Commodities & Metals

What Recession? Coal Acquisitions Keep on Coming (BTU, MT, MACDF, ACI, WLT, RIO, ANR, AAUKY, BHP, VALE, PCX, KOL)

While Peabody Energy Corp. (NYSE: BTU) and ArcelorMittal (NYSE: MT) haven’t been pursuing Australia’s Macarthur Coal Ltd. (OTC: MACDF) for more than a few months, the deal never really looked like it would get done. The original offer of $3 billion never got any traction with Macarthur and the Peabody-Arcelor bid was eventually raised to $5 billion. Macarthur’s largest shareholder, China’s Citic Resources, has blessed the new price and the deal is all but done. Citic owns 25.2% of Macarthur and Peabody-Arcelor own another 24%, virtually guaranteeing the acquisition.Macarthur’s appeal comes from its large metallurgical coal resources. Met (or coking) coal commands a premium price in the market and is a necessity for steel-making. Earlier this year, Arch Coal Inc. (NYSE: ACI) acquired International Coal Group, another met coal producer, for $3.4 billion. Walter Energy, Inc. (NYSE: WLT) paid about $3.3 billion for Canadian miner Western Coal Corp. in a deal that closed in early March. And mining giant Rio Tinto plc (NYSE: RIO) completed its acquisition of Australian met coal miner Riversdale in June. The largest deal was the acquisition of Massey Energy and its large met coal assets by Alpha Natural Resources, Inc. (NYSE: ANR) for nearly $9 billion.

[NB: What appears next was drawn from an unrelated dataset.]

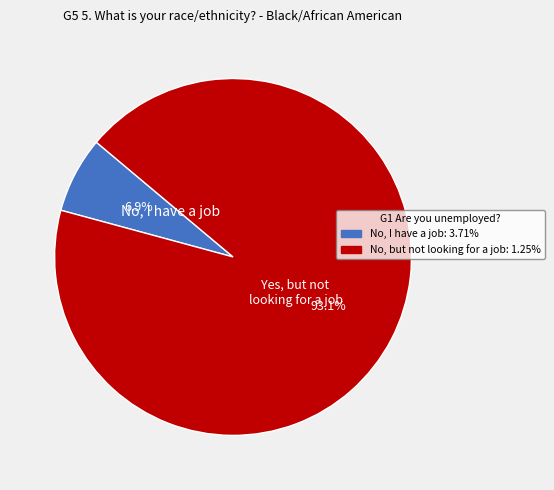

Is there a majority slice in this chart?

Yes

Met coal currently commands a contract price of about $285/metric ton. The spot price for Australian met coal is around $250/metric ton, a -20% drop in just three months. That indicates that the contract price will fall as well, and probably below the spot price. Platt’s has quoted a broker who has projected prices of $235/metric ton in the first quarter of 2012, falling to $205/metric ton by the end of the year.

The lower pricing is the result of an anticipated slowdown in the global economy, particularly in China which has experienced a construction boom in the past few years. But tighter government restrictions on lending and an over-supply of vacant buildings have resulted in fewer construction projects.

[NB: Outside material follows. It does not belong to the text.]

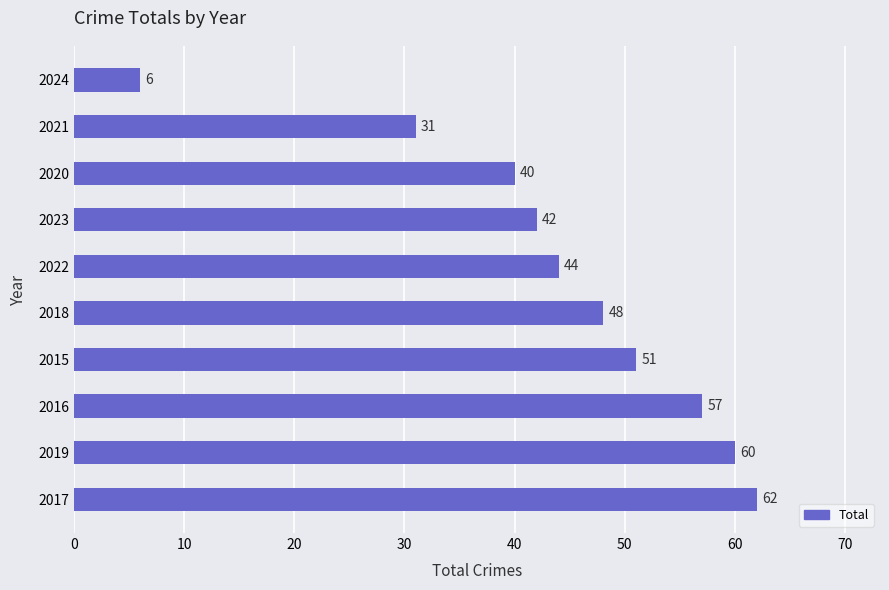

Reading bottom to top, extract all data points from this chart.

62	60	57	51	48	44	42	40	31	6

Still, there remains speculation that other coal companies may be takeover targets. We noted a rumor in early September that British miner Anglo American PLC (OTC: AAUKY) may be preparing a bid for Walter Energy. Last week, BHP Billiton plc (NYSE: BHP) was said to be considering a $6 billion offer for Walter Energy, with Brazilian giant Vale SA (NYSE: VALE) also included in the mix.

Like many commodities stocks, Walter Energy’s share price plunge in early August, and posted a 52-week low of $57.62. Shares have recovered to over $75, but that’s still about 50% off the stock’s 52-week high. If a takeover offer is coming, now is probably a good time.

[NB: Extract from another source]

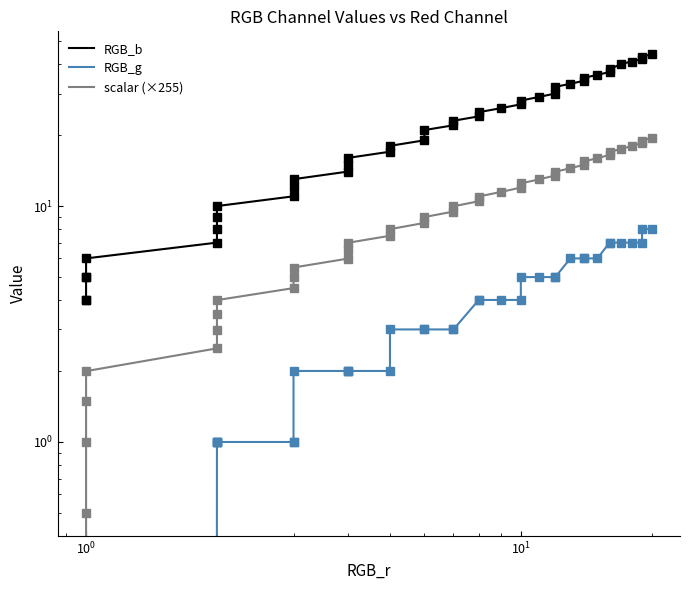

Reading left to right, list all the values displayed in this chart.

RGB_b: 4.0	4.0	5.0	5.0	6.0	7.0	8.0	9.0	10.0	11.0	12.0	13.0	14.0	15.0	16.0	17.0	18.0	19.0	21.0	22.0	23.0	24.0	25.0	26.0	27.0	28.0	29.0	30.0	32.0	33.0	34.0	35.0	36.0	37.0	38.0	40.0	41.0	42.0	43.0	44.0
RGB_g: 0.0	0.0	0.0	0.0	0.0	1.0	1.0	1.0	1.0	1.0	1.0	2.0	2.0	2.0	2.0	2.0	3.0	3.0	3.0	3.0	3.0	4.0	4.0	4.0	4.0	5.0	5.0	5.0	5.0	6.0	6.0	6.0	6.0	7.0	7.0	7.0	7.0	7.0	8.0	8.0
scalar (×255): 0.0	0.5	1.0	1.5	2.0	2.5	3.0	3.5	4.0	4.5	5.0	5.5	6.0	6.5	7.0	7.5	8.0	8.5	9.0	9.5	10.0	10.5	11.0	11.5	12.0	12.5	13.0	13.5	14.0	14.5	15.0	15.5	16.0	16.5	17.0	17.5	18.0	18.5	19.0	19.5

US miner Patriot Coal Corp. (NYSE: PCX) has been boosting its production of met coal, and the company has said it sees strong demand for the steel-making coal continuing from Brazil and India. Patriot’s share price is about 67% below its 52-week high, making it another possible takeover target now that it’s market cap has fallen below $1 billion.

Peabody’s shares were up more than 3% at this morning’s opening, at $39.39, in a 52-week range of $30.60-$73.95. ArcelorMittal’s shares were also up more than 3%, at $18.72, in a 52-week range of $14.77-$38.88. The Market Vectors Coal ETF (NYSE: KOL) is unchanged, at $35.14, in a 52-week range of $27.42-$51.87.

The elephant in the room that no one wants to acknowledge is that if the stronger coal players are using the recent weakness to acquire the weaker players, perhaps these companies are positioning themselves better for the next decade and beyond.  Coal demand is a often considered as a leading indicator because it is still used as a key measurement for power consumption and for building infrastructure equipment and structures.  As with many businesses in and around commodities, getting better scale and better geography can incrementally lower costs and that drives higher margins.   Coal players seem to be positioning themselves for far beyond the next few years.